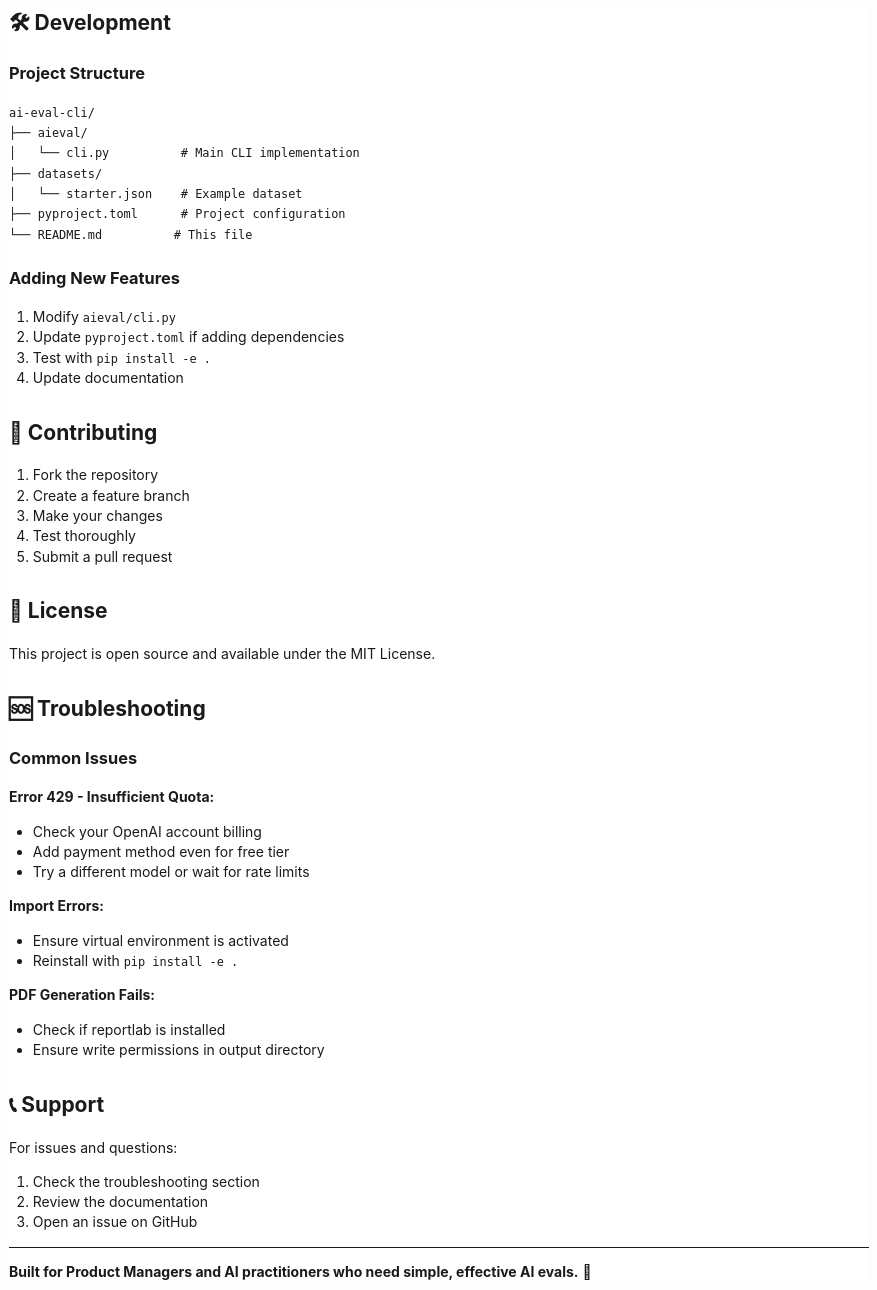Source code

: ## 🛠️ Development

### Project Structure
```
ai-eval-cli/
├── aieval/
│   └── cli.py          # Main CLI implementation
├── datasets/
│   └── starter.json    # Example dataset
├── pyproject.toml      # Project configuration
└── README.md          # This file
```

### Adding New Features
1. Modify `aieval/cli.py`
2. Update `pyproject.toml` if adding dependencies
3. Test with `pip install -e .`
4. Update documentation

## 🤝 Contributing

1. Fork the repository
2. Create a feature branch
3. Make your changes
4. Test thoroughly
5. Submit a pull request

## 📄 License

This project is open source and available under the MIT License.

## 🆘 Troubleshooting

### Common Issues

**Error 429 - Insufficient Quota:**
- Check your OpenAI account billing
- Add payment method even for free tier
- Try a different model or wait for rate limits

**Import Errors:**
- Ensure virtual environment is activated
- Reinstall with `pip install -e .`

**PDF Generation Fails:**
- Check if reportlab is installed
- Ensure write permissions in output directory

## 📞 Support

For issues and questions:
1. Check the troubleshooting section
2. Review the documentation
3. Open an issue on GitHub

---

**Built for Product Managers and AI practitioners who need simple, effective AI evals.** 🎯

····················

WHAT IS EXPECTED: Working through the entries above, copy every line in which "Ensure" is found.

FINISHED EXERCISE:
- Ensure virtual environment is activated
- Ensure write permissions in output directory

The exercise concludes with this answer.